Isabelle Layman Troyer was a sweet woman who loaned me several photos of her childhood along East Washington Street.  I was struck by this image as I have seen so few of the African-American population who lived here.  Emma Cook helped to raise Isabelle and the two of them are pictured here in 1907.  

Bob Montgomery is a wonderful friend and Irvington patriot. He LOVES Irvington. His photo showing his mother in a 1928 School 57 photo was the first one I posted on this blog. Thanks, Bob for your constant enthusiasm and encouragement.  

Monday, November 12, 2012

Bonna Avenue Business--1939

Bonna Avenue is a small street that runs parallel to the former Pennsylvania Rail Line.  A smattering of modest bungalows sat next to the busy transportation corridor.  The Irvington Depot used to be located along Bonna near Audubon Road.  A few family businesses opened along the narrow brick path as well including E.R. Mullin's Tinner, Furnaces, & Roofing at 5517 Bonna.
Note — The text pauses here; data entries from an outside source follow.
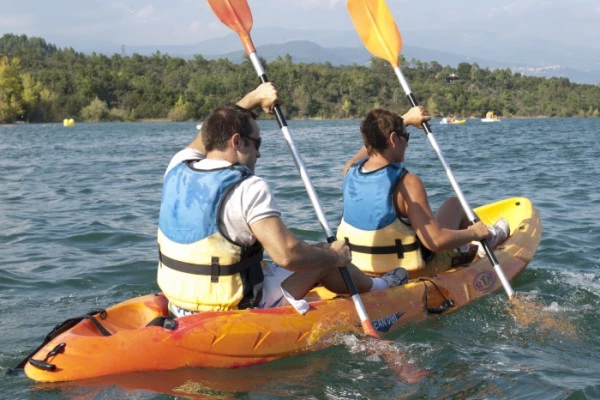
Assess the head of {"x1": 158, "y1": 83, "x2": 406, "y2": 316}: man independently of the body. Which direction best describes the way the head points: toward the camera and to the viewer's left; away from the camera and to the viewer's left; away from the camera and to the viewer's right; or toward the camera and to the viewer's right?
away from the camera and to the viewer's right

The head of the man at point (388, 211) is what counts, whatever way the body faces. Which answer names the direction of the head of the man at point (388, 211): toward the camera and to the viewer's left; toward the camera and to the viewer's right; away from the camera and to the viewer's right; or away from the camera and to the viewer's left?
away from the camera and to the viewer's right

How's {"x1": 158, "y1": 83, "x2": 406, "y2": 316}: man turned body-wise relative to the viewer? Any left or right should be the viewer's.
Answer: facing away from the viewer and to the right of the viewer

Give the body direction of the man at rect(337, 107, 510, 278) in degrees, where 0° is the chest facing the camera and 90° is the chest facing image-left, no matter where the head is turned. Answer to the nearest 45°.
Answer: approximately 225°

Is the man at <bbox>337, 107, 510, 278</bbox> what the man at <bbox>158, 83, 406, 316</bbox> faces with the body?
yes

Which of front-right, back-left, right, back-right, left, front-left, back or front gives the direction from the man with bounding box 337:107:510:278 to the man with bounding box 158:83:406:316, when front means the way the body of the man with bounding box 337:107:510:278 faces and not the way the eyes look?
back
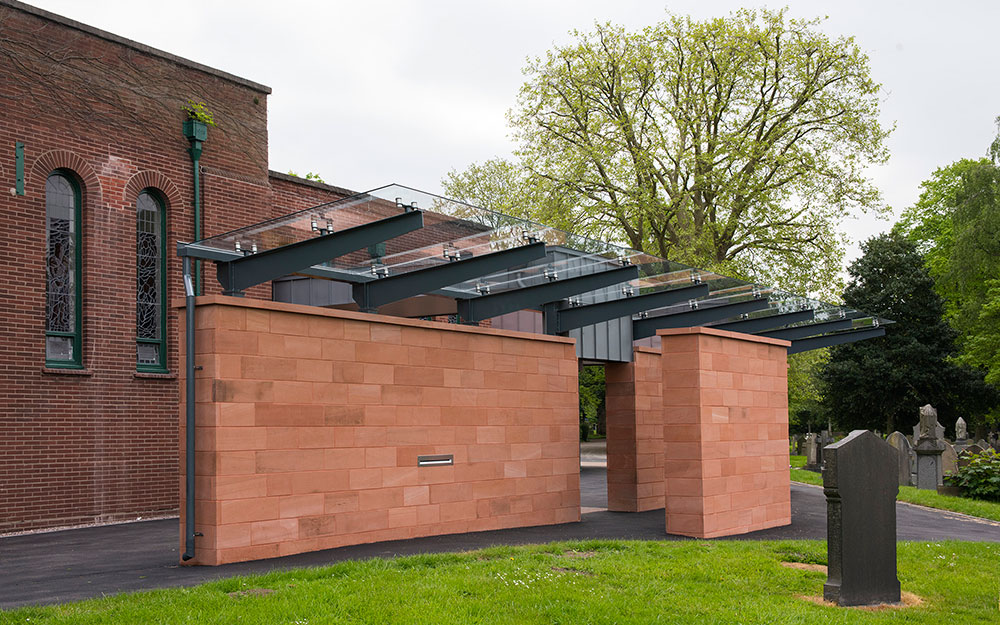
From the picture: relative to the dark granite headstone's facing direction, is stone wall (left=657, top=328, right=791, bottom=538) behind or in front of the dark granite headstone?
in front

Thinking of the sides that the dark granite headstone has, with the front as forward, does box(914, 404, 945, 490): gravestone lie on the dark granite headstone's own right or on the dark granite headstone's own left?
on the dark granite headstone's own right

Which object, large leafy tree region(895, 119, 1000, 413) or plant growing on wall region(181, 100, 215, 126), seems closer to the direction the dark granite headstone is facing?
the plant growing on wall
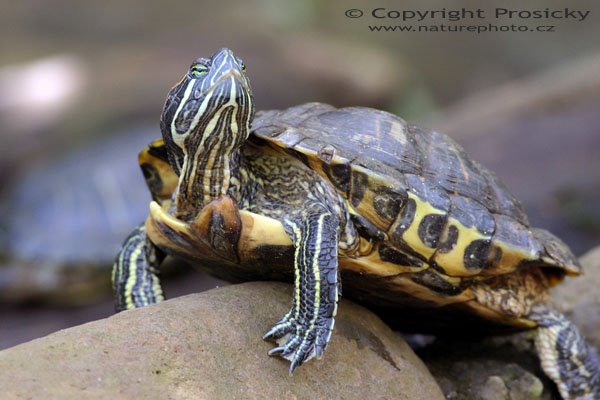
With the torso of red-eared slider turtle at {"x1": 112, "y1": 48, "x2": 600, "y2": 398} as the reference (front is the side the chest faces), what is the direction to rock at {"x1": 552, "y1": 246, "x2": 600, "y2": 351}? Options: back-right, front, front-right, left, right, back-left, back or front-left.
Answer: back

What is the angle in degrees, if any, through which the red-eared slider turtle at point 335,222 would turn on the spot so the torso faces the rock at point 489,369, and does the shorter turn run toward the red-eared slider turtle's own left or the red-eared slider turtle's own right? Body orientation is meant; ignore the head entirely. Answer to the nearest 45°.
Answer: approximately 135° to the red-eared slider turtle's own left

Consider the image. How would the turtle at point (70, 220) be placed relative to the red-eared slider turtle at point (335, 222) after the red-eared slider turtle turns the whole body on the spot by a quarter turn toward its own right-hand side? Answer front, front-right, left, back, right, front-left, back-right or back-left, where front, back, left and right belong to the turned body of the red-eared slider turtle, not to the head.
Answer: front

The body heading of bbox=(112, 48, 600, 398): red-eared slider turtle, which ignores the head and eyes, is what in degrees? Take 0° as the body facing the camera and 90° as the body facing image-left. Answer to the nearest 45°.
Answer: approximately 45°
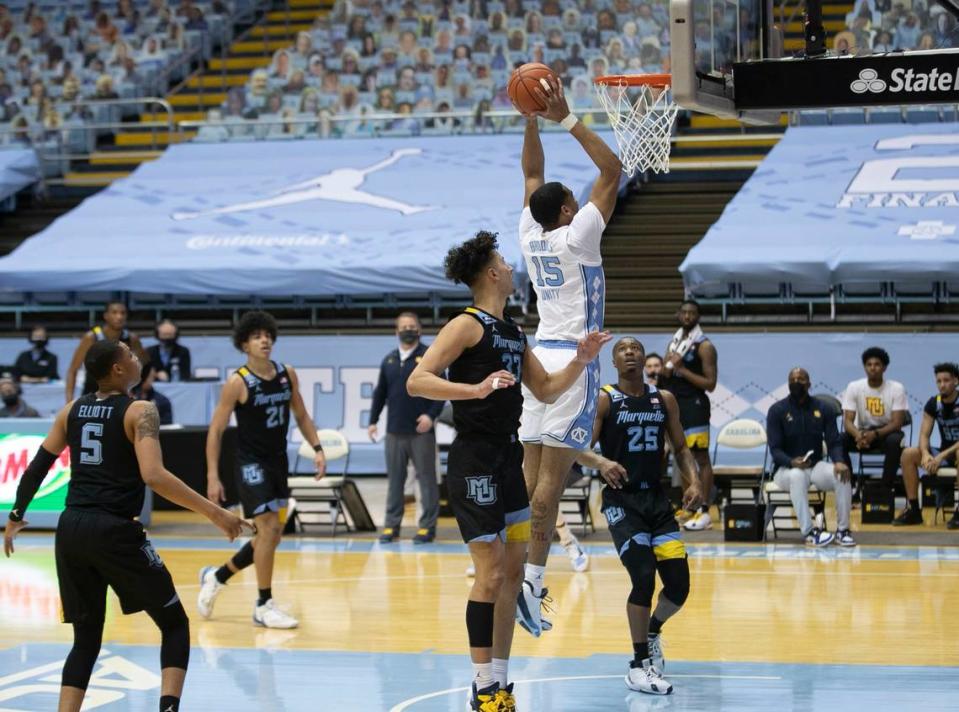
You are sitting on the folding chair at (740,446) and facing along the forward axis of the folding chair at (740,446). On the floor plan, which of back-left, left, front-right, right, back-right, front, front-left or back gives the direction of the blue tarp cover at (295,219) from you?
back-right

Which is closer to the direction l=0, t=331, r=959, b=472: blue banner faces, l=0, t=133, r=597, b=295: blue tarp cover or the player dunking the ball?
the player dunking the ball

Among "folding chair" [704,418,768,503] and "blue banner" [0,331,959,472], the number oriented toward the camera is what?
2

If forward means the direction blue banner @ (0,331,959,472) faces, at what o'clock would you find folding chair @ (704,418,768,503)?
The folding chair is roughly at 11 o'clock from the blue banner.

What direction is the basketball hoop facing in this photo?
to the viewer's left

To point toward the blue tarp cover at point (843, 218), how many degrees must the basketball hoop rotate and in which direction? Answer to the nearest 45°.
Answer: approximately 90° to its right
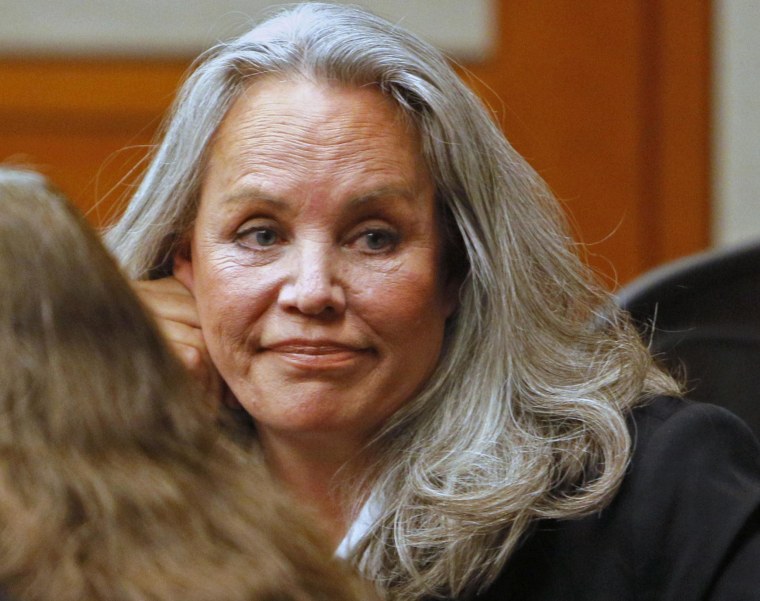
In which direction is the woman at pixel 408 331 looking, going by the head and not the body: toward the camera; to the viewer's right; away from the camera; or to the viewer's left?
toward the camera
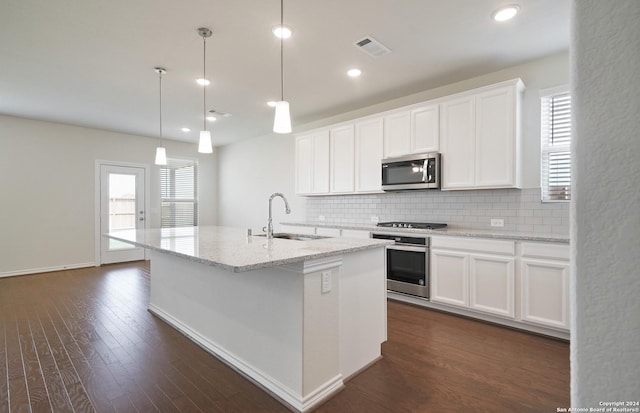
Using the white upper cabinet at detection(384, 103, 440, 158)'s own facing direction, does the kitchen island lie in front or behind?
in front

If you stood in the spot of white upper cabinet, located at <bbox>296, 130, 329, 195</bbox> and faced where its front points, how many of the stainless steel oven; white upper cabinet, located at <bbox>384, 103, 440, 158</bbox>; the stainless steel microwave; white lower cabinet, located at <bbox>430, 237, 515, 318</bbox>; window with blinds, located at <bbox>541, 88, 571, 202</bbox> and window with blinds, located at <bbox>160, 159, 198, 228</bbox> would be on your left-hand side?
5

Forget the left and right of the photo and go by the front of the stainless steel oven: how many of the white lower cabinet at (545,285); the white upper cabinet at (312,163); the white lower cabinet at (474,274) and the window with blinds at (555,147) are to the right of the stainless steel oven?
1

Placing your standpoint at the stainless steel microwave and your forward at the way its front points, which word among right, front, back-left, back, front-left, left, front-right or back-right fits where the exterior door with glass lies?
front-right

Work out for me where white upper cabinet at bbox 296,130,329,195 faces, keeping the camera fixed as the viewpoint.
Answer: facing the viewer and to the left of the viewer

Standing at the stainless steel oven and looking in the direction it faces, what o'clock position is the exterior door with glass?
The exterior door with glass is roughly at 2 o'clock from the stainless steel oven.

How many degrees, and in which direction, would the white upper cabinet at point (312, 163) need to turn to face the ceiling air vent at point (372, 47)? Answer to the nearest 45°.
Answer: approximately 45° to its left

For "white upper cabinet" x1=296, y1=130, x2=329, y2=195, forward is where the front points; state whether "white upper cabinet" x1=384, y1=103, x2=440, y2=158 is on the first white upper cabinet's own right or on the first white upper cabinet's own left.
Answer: on the first white upper cabinet's own left

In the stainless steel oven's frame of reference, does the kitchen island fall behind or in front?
in front

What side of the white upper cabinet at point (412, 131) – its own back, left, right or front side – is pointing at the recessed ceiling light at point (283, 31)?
front
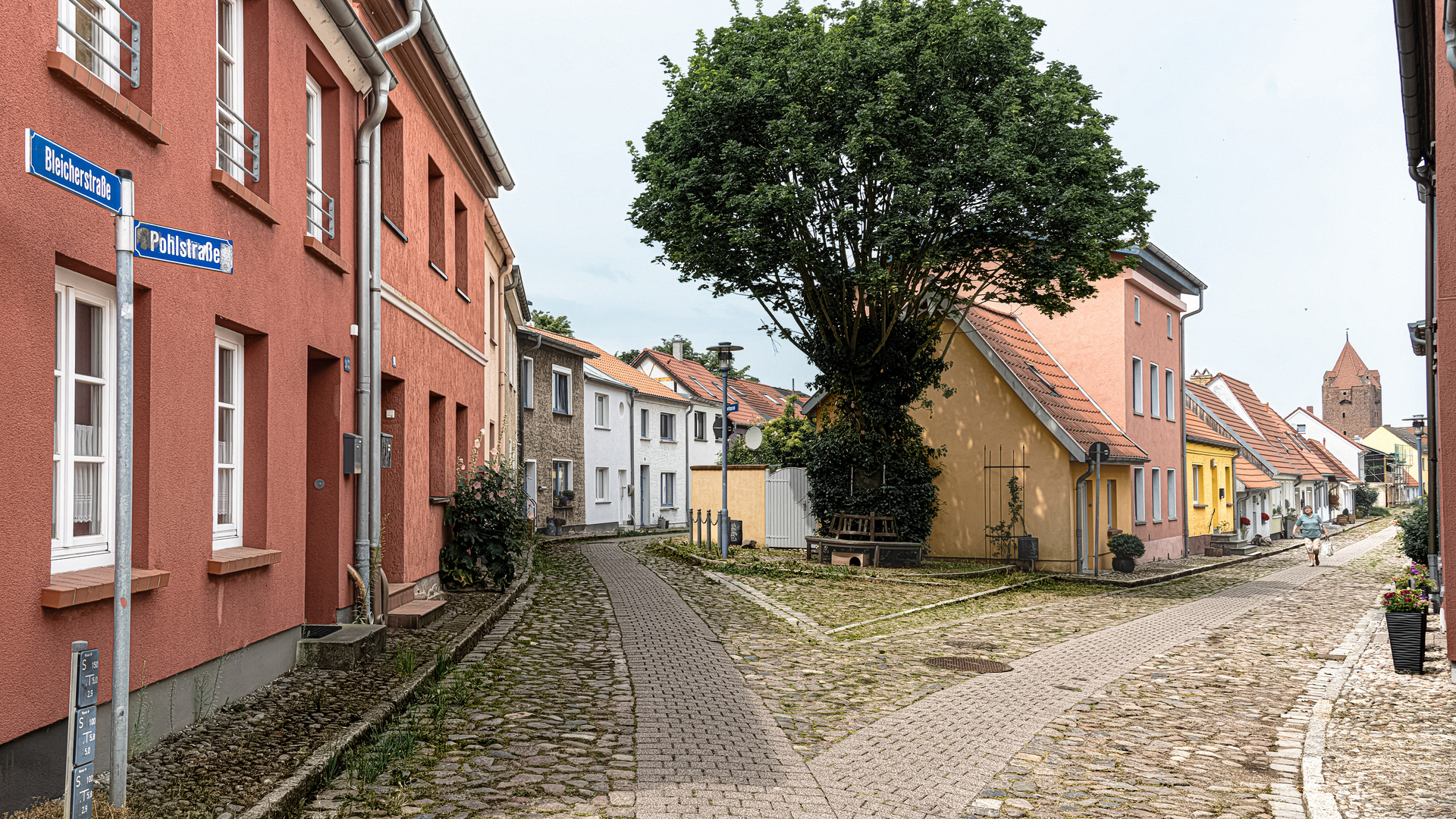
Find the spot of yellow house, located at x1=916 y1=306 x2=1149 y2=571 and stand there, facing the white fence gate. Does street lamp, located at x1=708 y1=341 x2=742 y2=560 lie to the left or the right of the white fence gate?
left

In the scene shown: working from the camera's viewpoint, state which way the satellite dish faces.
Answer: facing the viewer and to the left of the viewer

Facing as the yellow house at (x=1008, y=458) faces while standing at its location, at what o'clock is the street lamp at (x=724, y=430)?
The street lamp is roughly at 4 o'clock from the yellow house.

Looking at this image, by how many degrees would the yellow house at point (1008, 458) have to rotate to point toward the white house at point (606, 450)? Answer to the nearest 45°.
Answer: approximately 180°

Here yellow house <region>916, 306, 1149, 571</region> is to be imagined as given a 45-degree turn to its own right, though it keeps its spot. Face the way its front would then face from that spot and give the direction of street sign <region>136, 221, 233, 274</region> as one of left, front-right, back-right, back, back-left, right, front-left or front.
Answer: front

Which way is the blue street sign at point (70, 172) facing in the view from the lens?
facing the viewer and to the right of the viewer
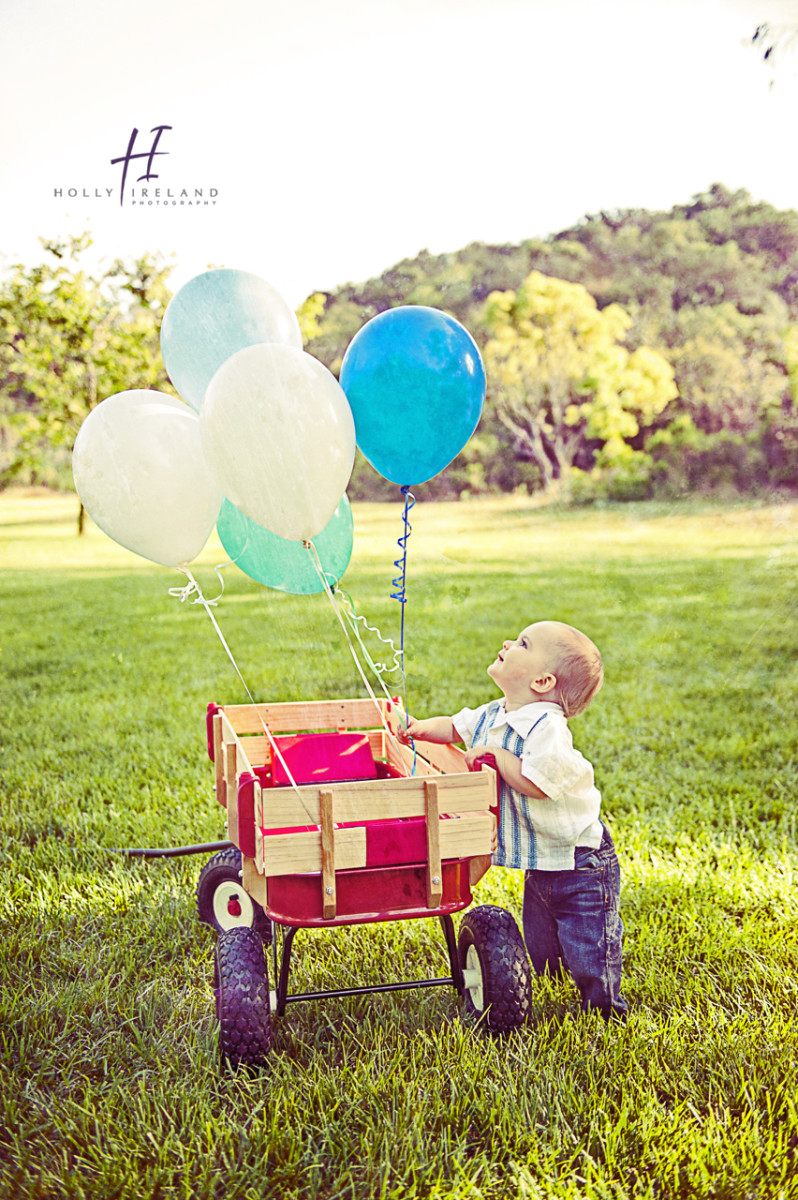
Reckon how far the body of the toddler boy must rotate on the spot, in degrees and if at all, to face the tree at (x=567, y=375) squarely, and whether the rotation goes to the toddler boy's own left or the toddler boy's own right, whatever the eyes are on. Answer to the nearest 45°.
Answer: approximately 90° to the toddler boy's own right

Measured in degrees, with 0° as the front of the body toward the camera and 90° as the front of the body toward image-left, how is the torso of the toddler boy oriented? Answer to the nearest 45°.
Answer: approximately 90°

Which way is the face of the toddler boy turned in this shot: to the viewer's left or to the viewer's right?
to the viewer's left
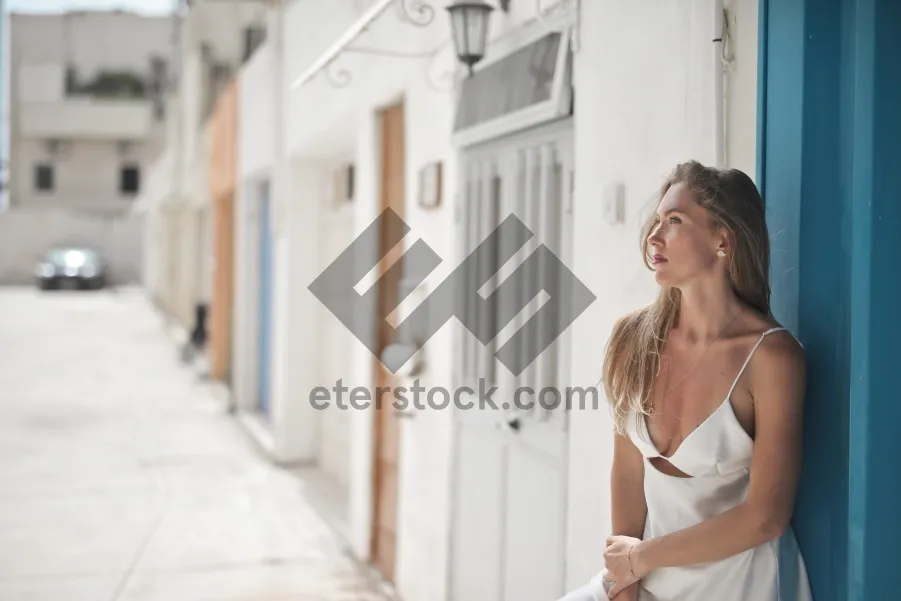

Elmer R. Mullin opened his shop in 1924 and served the greater Irvington area until his untimely death in 1943.  The Mullin family lived in a two-story Queen Anne home at 203 South Ritter Avenue.  (see previous post) This historic photo, provided by Robert Montgomery, was taken in April of 1939.  You will note that Mr. Mullin is in his truck and ready to fix a broken down furnace or pipe.  You could reach him by dialing IRV7152.

Elmer R. Mullin in his truck and in front of his shop at 5517 Bonna Avenue in 1939

Saturday, November 10, 2012

A Cottage Reappears 44 Years Later

The last time anyone saw the Fisher-Mullin home was in 1968.  It was torn down in that year to make room for a commercial development along South Ritter and Bonna Avenues. This late nineteenth-century house at 203 South Ritter Avenue was first the home of the Fisher family. Charles Fisher was the Warren Township Trustee in 1910. Later, Elmer R. Mullin, a tinner and furnace man, moved his family into the home and remained there from the early 1920s through the 1940s.

203 South Ritter c.1920...note the old street sign

200 block of South Ritter in 2012


Robert Montgomery, the grandson to Mr. and Mrs. Mullin, recalls the trains which passed by his childhood bedroom window near the Pennsylvania Rail Line.  Seventy years later, he noted that the sound of a distant train reminds him of his childhood years in Irvington. In the historic photo, taken around 1920, you will note that the house still had its fish scales in the upper gables as well as a wonderful Queen Anne porch.  If you look closely, you can see Mr. Mullin's tin shop behind the home at 5517 Bonna Avenue.

This historic photo is courtesy of Robert Montgomery.

Wednesday, November 7, 2012

A Soldier Poses Next to Former Campus Site--1942

Butler University had been gone from Irvington for 14 years when this photo of Joseph Clark Moffitt was taken in 1942.  All of the main buildings had been torn down by the late 1930s so the area behind him was full of weeds and tall trees.  Developers began building small two bedroom homes on the land shortly after Private Moffitt posed for this photo. Only the Bona Thompson Memorial Library further east is all that remains of Butler's tenure in Irvington. Little is known of Private Moffitt at this moment, but hopefully one of our readers will be able to put us in touch with folks who remember him.